◆ **Data in this exercise**
◆ ◆ ◆ ◆

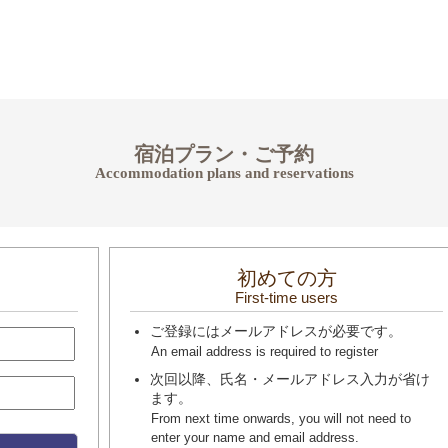
宿泊プラン・ご予約
Accommodation plans and reservations
初めての方
First-time users
ご登録にはメールアドレスが必要です。
An email address is required to register
次回以降、氏名・メールアドレス入力が省け
ます。
From next time onwards, you will not need to
enter your name and email address.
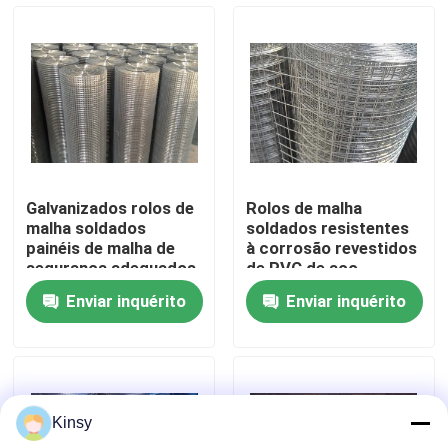
Sobre nós
Visita à fábrica
Controle de qualidade
Galvanizados rolos de
Rolos de malha
malha soldados
soldados resistentes
Contacte-nos
painéis de malha de
à corrosão revestidos
segurança adequados
de PVC de aço
para cercas
galvanizado para
Enviar inquérito
Enviar inquérito
industriais cercas
cercas industriais e
Notícias
agrícolas e barreiras
construção
de proteção duráveis
Casos
Kinsy
Fio tecido Mesh Screen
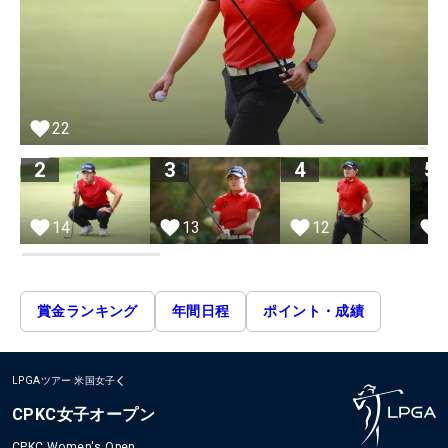
22
2
3
4
5
14
13
12
賞金ランキング
年間日程
ポイント・成績
LPGAツアー
米国女子
CPKC女子オープン
CPKC Women's Open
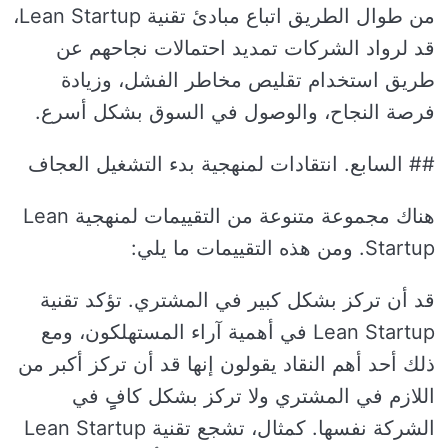
من طوال الطريق اتباع مبادئ تقنية Lean Startup،
قد لرواد الشركات تمديد احتمالات نجاحهم عن
طريق استخدام تقليص مخاطر الفشل، وزيادة
فرصة النجاح، والوصول في السوق بشكل أسرع.
## السابع. انتقادات لمنهجية بدء التشغيل العجاف
هناك مجموعة متنوعة من التقييمات لمنهجية Lean
Startup. ومن هذه التقييمات ما يلي:
قد أن تركز بشكل كبير في المشتري. تؤكد تقنية
Lean Startup في أهمية آراء المستهلكون، ومع
ذلك أحد أهم النقاد يقولون إنها قد أن تركز أكبر من
اللازم في المشتري ولا تركز بشكل كافٍٍ في
الشركة نفسها. كمثال، تشجع تقنية Lean Startup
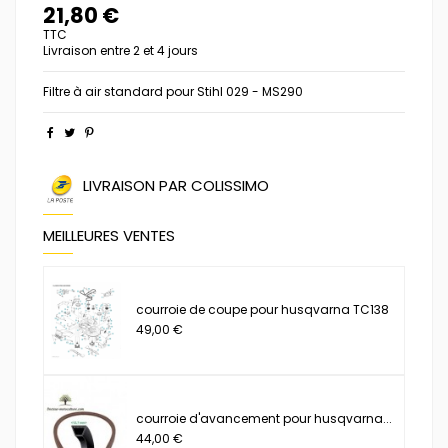
21,80 €
TTC
Livraison entre 2 et 4 jours
Filtre à air standard pour Stihl 029 - MS290
LIVRAISON PAR COLISSIMO
MEILLEURES VENTES
courroie de coupe pour husqvarna TC138
49,00 €
courroie d'avancement pour husqvarna...
44,00 €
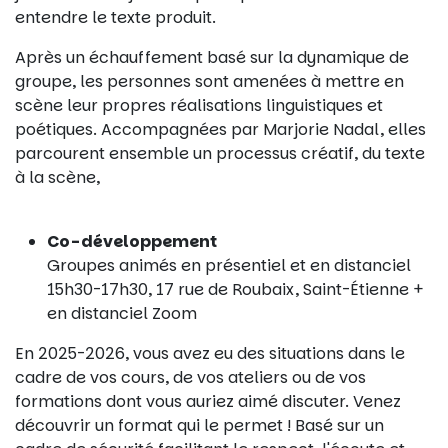
entendre le texte produit.
Après un échauffement basé sur la dynamique de
groupe, les personnes sont amenées à mettre en
scène leur propres réalisations linguistiques et
poétiques. Accompagnées par Marjorie Nadal, elles
parcourent ensemble un processus créatif, du texte
à la scène,
Co-développement
Groupes animés en présentiel et en distanciel
15h30-17h30, 17 rue de Roubaix, Saint-Étienne +
en distanciel Zoom
En 2025-2026, vous avez eu des situations dans le
cadre de vos cours, de vos ateliers ou de vos
formations dont vous auriez aimé discuter. Venez
découvrir un format qui le permet ! Basé sur un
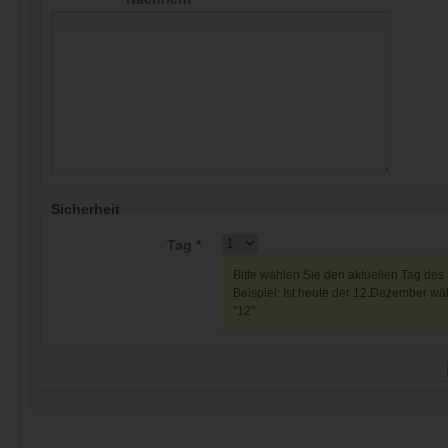
Sicherheit
Tag *
Bitte wählen Sie den aktuellen Tag des
Beispiel: Ist heute der 12.Dezember wäh
"12"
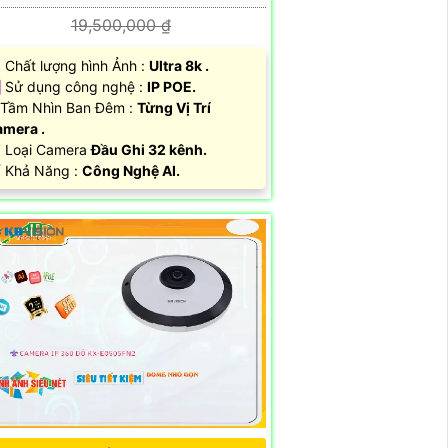
19,500,000 ₫
 Chất lượng hình Ảnh :
Ultra 8k .
 Sử dụng công nghệ :
IP POE.
Tầm Nhìn Ban Đêm :
Từng Vị Trí
mera .
 Loại Camera
Đầu Ghi 32 kênh.
️ Khả Năng :
Công Nghệ AI.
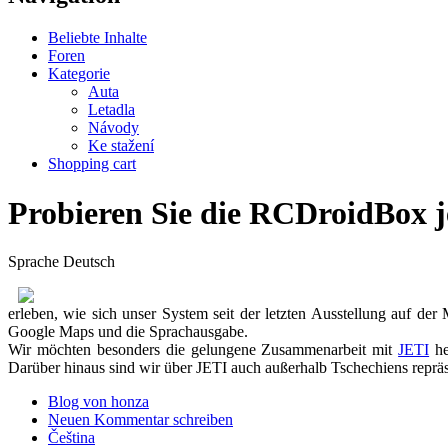
Beliebte Inhalte
Foren
Kategorie
Auta
Letadla
Návody
Ke stažení
Shopping cart
Probieren Sie die RCDroidBox je
Sprache
Deutsch
erleben, wie sich unser System seit der letzten Ausstellung auf de
Google Maps und die Sprachausgabe.
Wir möchten besonders die gelungene Zusammenarbeit mit
JETI
he
Darüber hinaus sind wir über JETI auch außerhalb Tschechiens repräse
Blog von honza
Neuen Kommentar schreiben
Čeština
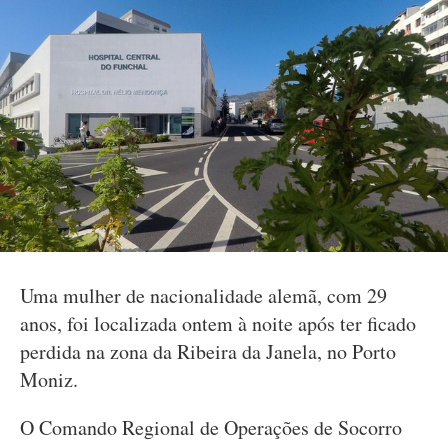
Uma mulher de nacionalidade alemã, com 29
anos, foi localizada ontem à noite após ter ficado
perdida na zona da Ribeira da Janela, no Porto
Moniz.
O Comando Regional de Operações de Socorro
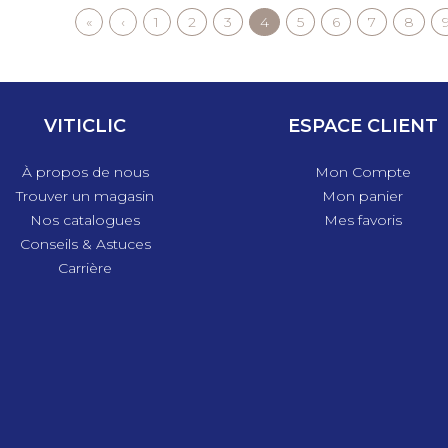
Première
«
Page
‹
Page
1
Page
2
Page
3
Page
4
Page
5
Page
6
Page
7
Page
8
page
précédente
courante
VITICLIC
ESPACE CLIENT
À propos de nous
Mon Compte
Trouver un magasin
Mon panier
Nos catalogues
Mes favoris
Conseils & Astuces
Carrière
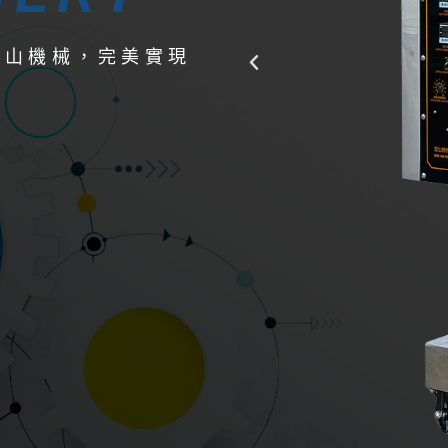
/ 忠山機械，完美實現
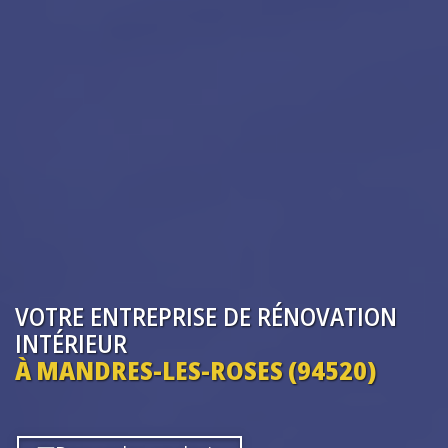
VOTRE ENTREPRISE
DE RÉNOVATION
INTÉRIEUR
À MANDRES-LES-ROSES (94520)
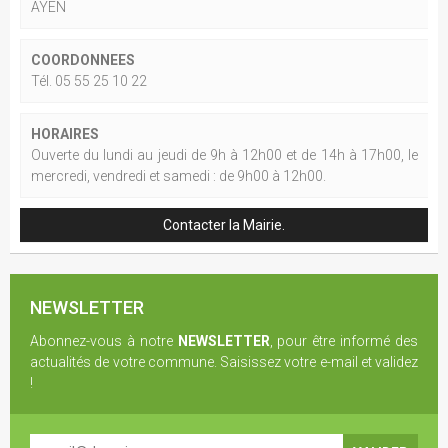
AYEN
COORDONNEES
Tél. 05 55 25 10 22
HORAIRES
Ouverte du lundi au jeudi de 9h à 12h00 et de 14h à 17h00, le
mercredi, vendredi et samedi : de 9h00 à 12h00.
Contacter la Mairie.
NEWSLETTER
Abonnez-vous à notre
NEWSLETTER
, pour être informé des
actualités de votre commune. Saisissez votre e-mail et validez
!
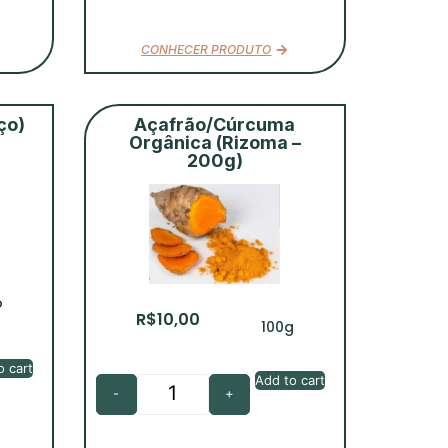
CONHECER PRODUTO
ço)
Açafrão/Cúrcuma
Orgânica (Rizoma –
200g)
o
R$
10,00
100g
o cart
Add to cart
-
+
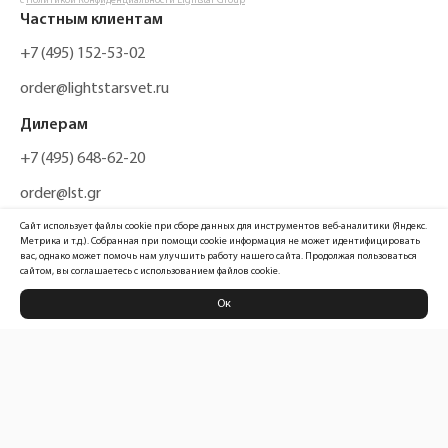
с
Политикой Конфиденциальности Lightstar Group
Частным клиентам
+7 (495) 152-53-02
order@lightstarsvet.ru
Дилерам
+7 (495) 648-62-20
order@lst.gr
Сайт использует файлы cookie при сборе данных для инструментов веб-аналитики (Яндекс.
Метрика и т.д.). Собранная при помощи cookie информация не может идентифицировать
вас, однако может помочь нам улучшить работу нашего сайта. Продолжая пользоваться
сайтом, вы соглашаетесь с использованием файлов cookie.
Ок
Политика конфиденциальности
Карта сайта
Информация, размещенная на сайте, не является публичной офертой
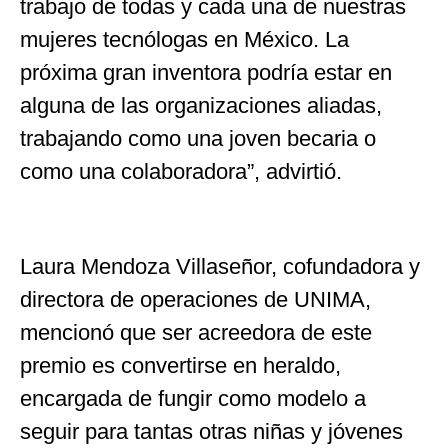
trabajo de todas y cada una de nuestras
mujeres tecnólogas en México. La
próxima gran inventora podría estar en
alguna de las organizaciones aliadas,
trabajando como una joven becaria o
como una colaboradora”, advirtió.
Laura Mendoza Villaseñor, cofundadora y
directora de operaciones de UNIMA,
mencionó que ser acreedora de este
premio es convertirse en heraldo,
encargada de fungir como modelo a
seguir para tantas otras niñas y jóvenes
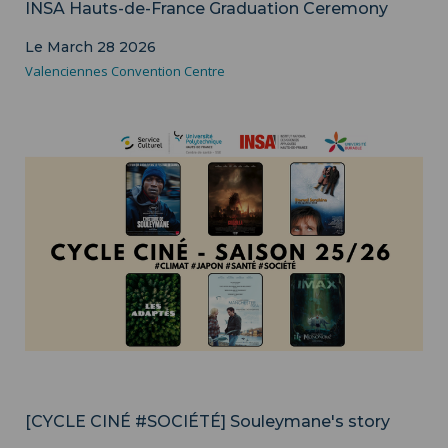
INSA Hauts-de-France Graduation Ceremony
Le March 28 2026
Valenciennes Convention Centre
Culture
Campus
[CYCLE CINÉ #SOCIÉTÉ] Souleymane's story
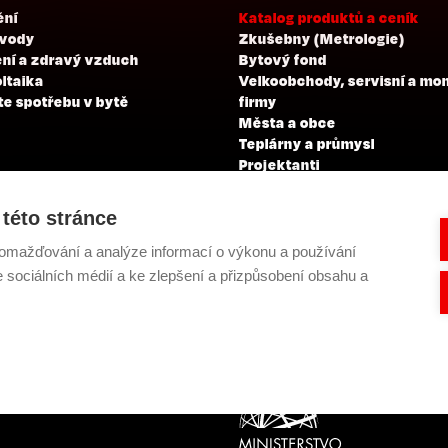
ění
Katalog produktů a ceník
 vody
Zkušebny (Metrologie)
ní a zdravý vzduch
Bytový fond
ltaika
Velkoobchody, servisní a mo
te spotřebu v bytě
firmy
Města a obce
Teplárny a průmysl
Projektanti
Developeři
Školení a zkoušky profesní
této stránce
kvalifikace
omažďování a analýze informací o výkonu a používání
e sociálních médií a ke zlepšení a přizpůsobení obsahu a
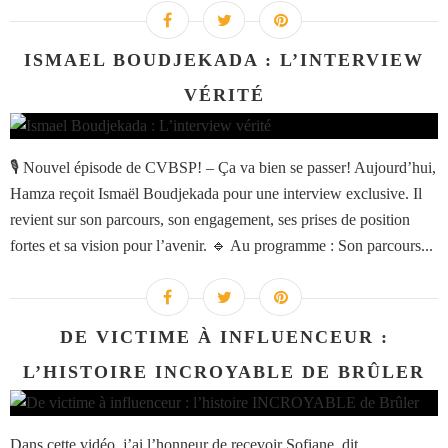
ISMAEL BOUDJEKADA : L’INTERVIEW
VÉRITÉ
🎙️ Nouvel épisode de CVBSP! – Ça va bien se passer! Aujourd’hui,
Hamza reçoit Ismaël Boudjekada pour une interview exclusive. Il
revient sur son parcours, son engagement, ses prises de position
fortes et sa vision pour l’avenir. 🔹 Au programme : Son parcours...
DE VICTIME À INFLUENCEUR :
L’HISTOIRE INCROYABLE DE BRÛLER
Dans cette vidéo, j’ai l’honneur de recevoir Sofiane, dit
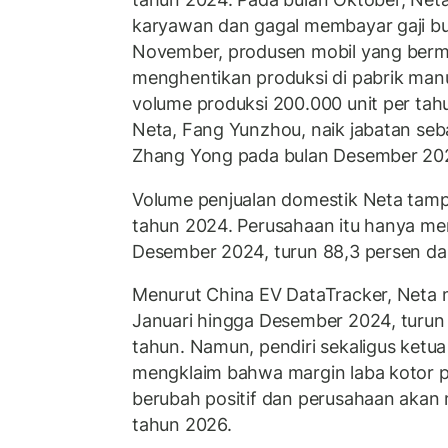
karyawan dan gagal membayar gaji bu
November, produsen mobil yang berma
menghentikan produksi di pabrik man
volume produksi 200.000 unit per tahu
Neta, Fang Yunzhou, naik jabatan se
Zhang Yong pada bulan Desember 20
Volume penjualan domestik Neta tam
tahun 2024. Perusahaan itu hanya men
Desember 2024, turun 88,3 persen dar
Menurut China EV DataTracker, Neta m
Januari hingga Desember 2024, turun 
tahun. Namun, pendiri sekaligus ketu
mengklaim bahwa margin laba kotor 
berubah positif dan perusahaan aka
tahun 2026.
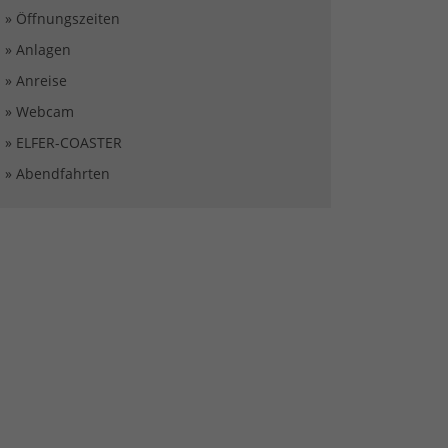
» Öffnungszeiten
» Anlagen
» Anreise
» Webcam
» ELFER-COASTER
» Abendfahrten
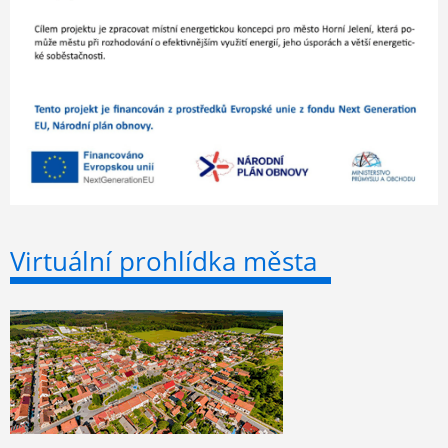
Virtuální prohlídka města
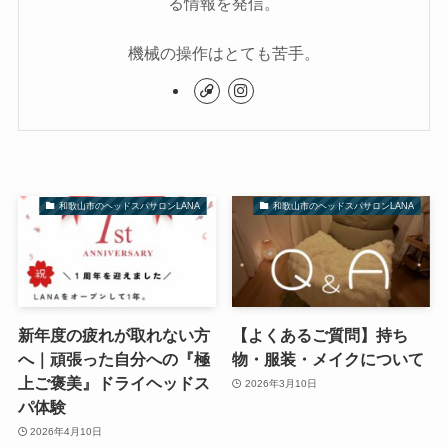
る情報を発信。
機械の操作はとても苦手。
和歌山市のヘッドスパサロンLANA
和歌山市のヘッドスパサロンLANA
新年度の疲れが取れない方
【よくあるご質問】持ち
へ｜頑張った自分への『極
物・服装・メイクについて
上ご褒美』ドライヘッドス
2026年3月10日
パ体験
2026年4月10日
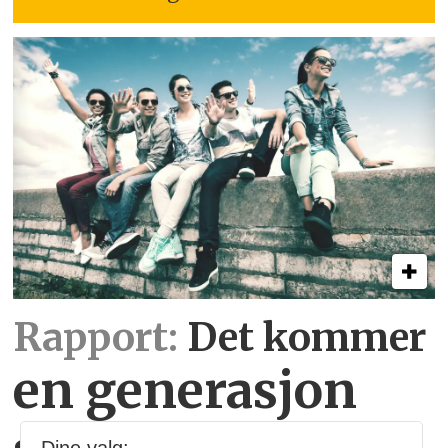
Rapport:
Det kommer
en generasjon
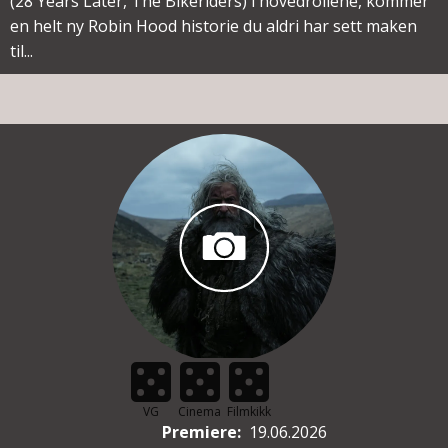
(28 Years Later, The Bikeriders) i hovedrollene, kommer
en helt ny Robin Hood historie du aldri har sett maken
til...
VG
Cinema
Filmkikk
Premiere
:
19.06.2026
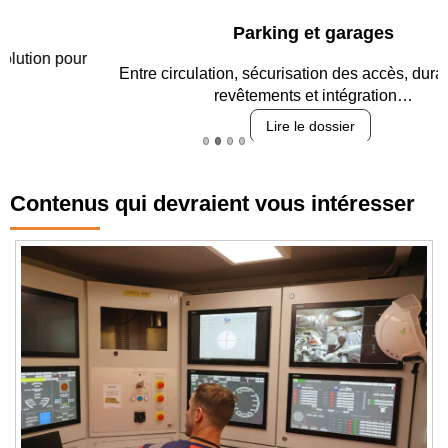
Parking et garages
Entre circulation, sécurisation des accès, durabilité des
revêtements et intégration…
Lire le dossier
Contenus qui devraient vous intéresser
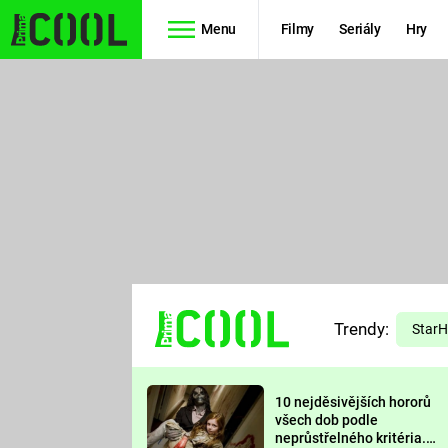
Menu
Filmy
Seriály
Hry
Seriály
Filmy
SIMPSONOVI
STAR WARS
HVĚZDNÁ
AVENGERS
BRÁNA
RYCHLE A
TEORIE
ZBĚSILE 10
Trendy:
VELKÉHO
Star
PREDÁTOR
TŘESKU
10 nejděsivějších hororů
FUTURAMA
všech dob podle
neprůstřelného kritéria.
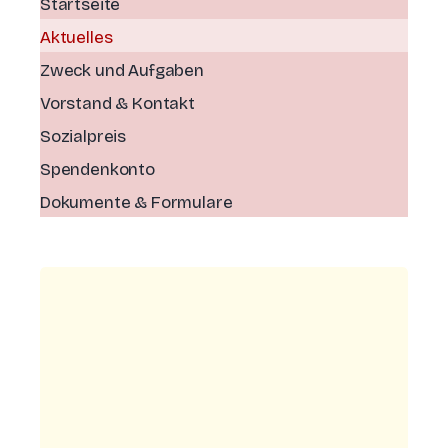
Startseite
Aktuelles
Zweck und Aufgaben
Vorstand & Kontakt
Sozialpreis
Spendenkonto
Dokumente & Formulare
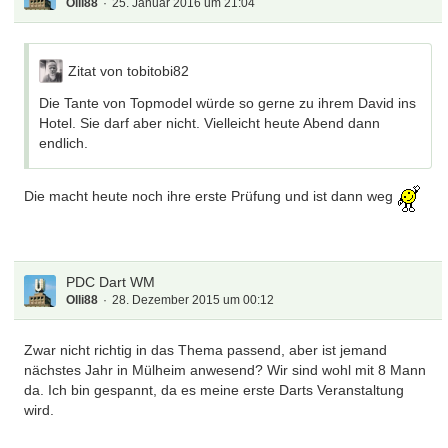
Olli88
25. Januar 2016 um 21:04
Zitat von tobitobi82
Die Tante von Topmodel würde so gerne zu ihrem David ins
Hotel. Sie darf aber nicht. Vielleicht heute Abend dann
endlich.
Die macht heute noch ihre erste Prüfung und ist dann weg
PDC Dart WM
Olli88
28. Dezember 2015 um 00:12
Zwar nicht richtig in das Thema passend, aber ist jemand
nächstes Jahr in Mülheim anwesend? Wir sind wohl mit 8 Mann
da. Ich bin gespannt, da es meine erste Darts Veranstaltung
wird.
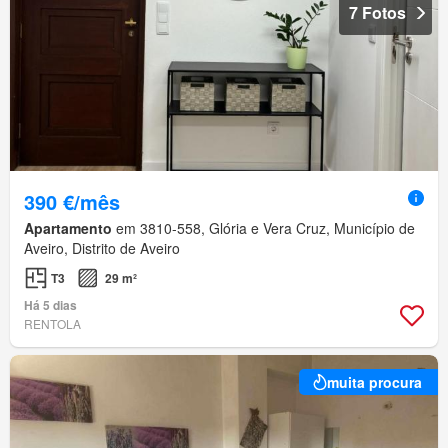
7 Fotos
390 €/mês
Apartamento
em 3810-558, Glória e Vera Cruz, Município de
Aveiro, Distrito de Aveiro
T3
29 m²
Há 5 dias
RENTOLA
muita procura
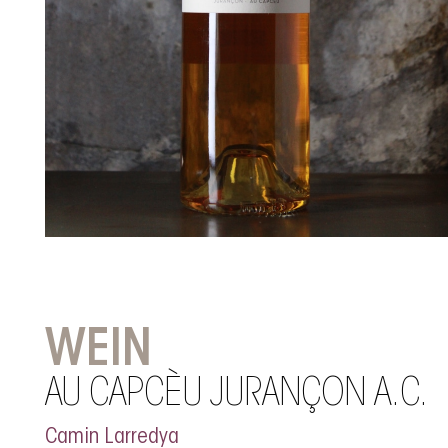
WEIN
AU CAPCÈU JURANÇON A.C.
Camin Larredya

◆ ◆ ◆ ◆

◆ **Task item**
Reply with the number of lines in the material above that contain "soldados", and nothing more.

◆ **Exercise output**
2